Hi, how are you? Good? Well, I’m good, too. I sorta foiled my chances of acing a paper because I had an eraser on hand and I wrote everything in pencil. I found erasing very fun in the course of 2.5 hours of completing an exam paper that I thought, hmm, I’ll just erase my answers that I obtained through painstaking calculations because erasing is so easy and fun. As a result, I totally wasted 8 MARKS.
But I’m good. You know, just a little bit shaken by this stupidity and oh my, I AM JUST SO STUPID! No, really! I’ve been taking exams for years and this is, by far, the dumbest thing I’ve ever done. No, I don’t have obsessive-compulsive behavior, I think. The thing was, at first I thought it was only worth 4 marks. A tiny voice told me that hey, it’s easy but not that easy. How come it’s only 4 marks? But did I listen to this voice? No. I pressed the numbers in my calculator and solved the sub-question even though I thought it was only 4 marks. I had a feeling I’m running out of time so I didn’t continue answering the other time-consuming subquestions. Instead, I tried to finish question no. 1 which I started but skipped because I was stuck and only went back to it after I have succeeded answering three questions. When the time was up, I got three questions in full, while question no. 1 was half-solved and I got 4 marks for the other question (Each question carries 25 marks.). Now, I know they would only count my answers for four questions. Since I already got question no.1 half-solved (or so I thought), I will just erase my answers for the 4-mark question. So at the last possible moment (the time was up, pen was already down), something in me flipped and I ERASED MY ANSWERS to the 4-mark question. Then, after re-browsing, I realized that I was half-blind, because the 4-mark question? Not worth 4 marks! But 8! And the 4-mark question was actually asking about something so simple you don’t need to calculate anything, so I could’ve answered that as well, in less than 2 minutes! Argh! ARRRRGGGHH!!!
So yeah, if you are confused by that story, it’s alright. I shouldn’t really complain because I know I’m not going to fail or anything. It’s just that I want an A. That’s what I want. And I was close to achieving that. The point is, I could’ve done better, had I been more relaxed. I have no idea what’s going on but I was just nervous this morning. Yesterday, the thought that this is my last semester and thus FAILURE IS NOT AN OPTION/I CANNOT FAIL hit me and triggered a mild panic attack. I did my job. I studied for days for each subject (especially for this one) and yet, somehow, I’m just nervous about the outcome. When I encourage myself by saying things like, you can do this, you’re not going to fail, I go, oops, I did not just say that. No thought of failure allowed. DO NOT THINK ABOUT F-- You’re going to get an A. You deserve an A. There you go. Positive thinking.

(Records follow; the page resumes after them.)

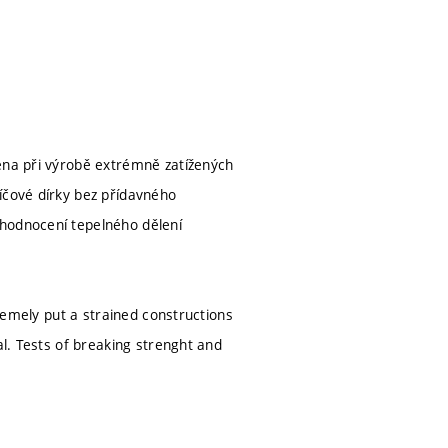
ména při výrobě extrémně zatížených
íčové dírky bez přídavného
 hodnocení tepelného dělení
tremely put a strained constructions
al. Tests of breaking strenght and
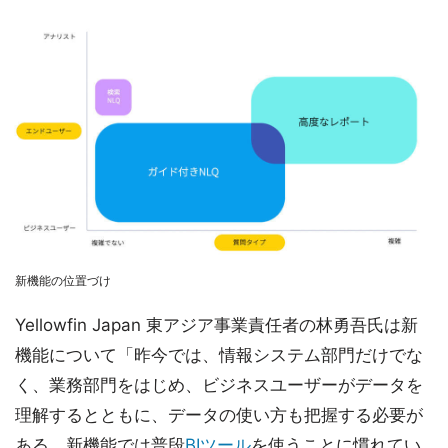
新機能の位置づけ
Yellowfin Japan 東アジア事業責任者の林勇吾氏は新
機能について「昨今では、情報システム部門だけでな
く、業務部門をはじめ、ビジネスユーザーがデータを
理解するとともに、データの使い方も把握する必要が
ある。新機能では普段
BIツール
を使うことに慣れてい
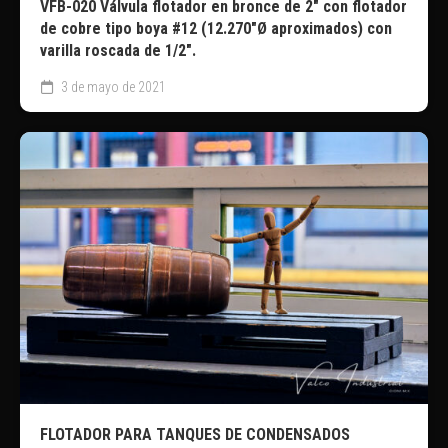
VFB-020 Válvula flotador en bronce de 2″ con flotador
de cobre tipo boya #12 (12.270″Ø aproximados) con
varilla roscada de 1/2″.
3 de mayo de 2021
FLOTADOR PARA TANQUES DE CONDENSADOS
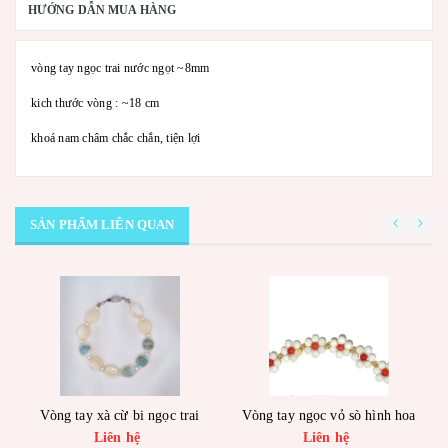
HƯỚNG DẪN MUA HÀNG
vòng tay ngọc trai nước ngọt ~8mm
kich thước vòng : ~18 cm
khoá nam châm chắc chắn, tiện lợi
SẢN PHẨM LIÊN QUAN
Vòng tay xà cừ bi ngọc trai
Vòng tay ngọc vỏ sò hình hoa
Liên hệ
Liên hệ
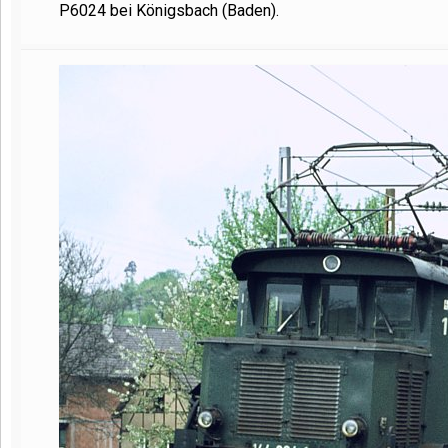
P6024 bei Königsbach (Baden).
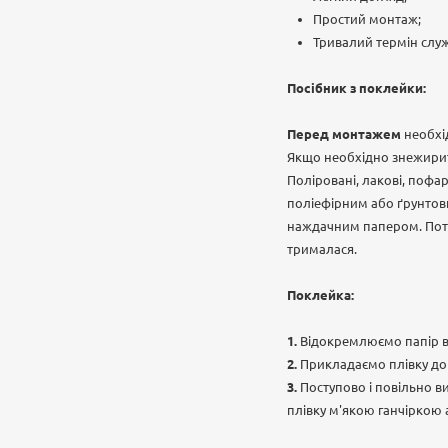
Простий монтаж;
Тривалий термін слу
Посібник з поклейки:
Перед монтажем
необхід
Якщо необхідно знежирит
Поліровані, лакові, пофа
поліефірним або ґрунтови
наждачним папером. Поті
трималася.
Поклейка:
Відокремлюємо папір ві
Прикладаємо плівку до
Поступово і повільно в
плівку м'якою ганчіркою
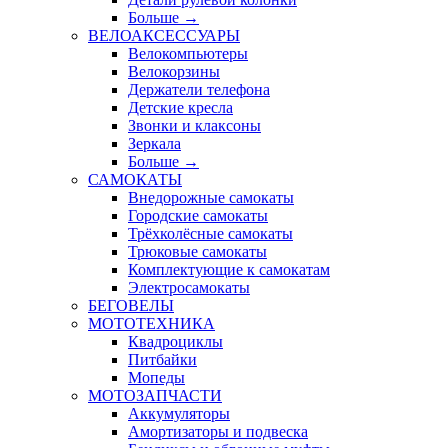
Больше
→
ВЕЛОАКСЕССУАРЫ
Велокомпьютеры
Велокорзины
Держатели телефона
Детские кресла
Звонки и клаксоны
Зеркала
Больше
→
САМОКАТЫ
Внедорожные самокаты
Городские самокаты
Трёхколёсные самокаты
Трюковые самокаты
Комплектующие к самокатам
Электросамокаты
БЕГОВЕЛЫ
МОТОТЕХНИКА
Квадроциклы
Питбайки
Мопеды
МОТОЗАПЧАСТИ
Аккумуляторы
Амортизаторы и подвеска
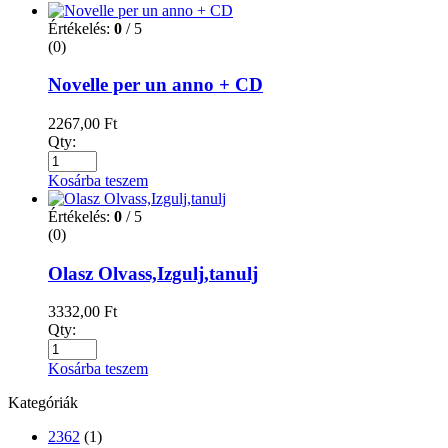
Értékelés:
0
/ 5
(0)
Novelle per un anno + CD
2267,00
Ft
Qty:
Kosárba teszem
Értékelés:
0
/ 5
(0)
Olasz Olvass,Izgulj,tanulj
3332,00
Ft
Qty:
Kosárba teszem
Kategóriák
2362
(1)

And the thing is, I love the subject. It’s the subject I’m most confident in, so if I don’t do well in that, well then, what do I get for the other 3 papers in which I’m not much of a fan?
Moral lesson: Write in ink. Pray that people did worse than you. Move on.
I want to move on already. I still have 3 papers left but I can’t help but feel dumb/hate myself/be crabby about the whole thing. I had another entry in mind that occurred to me yesterday and I was so excited to write about, but I had to put it off because I had to prepare for my paper this morning. But instead of that entry, you get this. I just had to whine. (Note to future self reading this: How are you doing with Whine Management?) I might post again in a few hours. Wait for Ms. Moody to get her ice cream.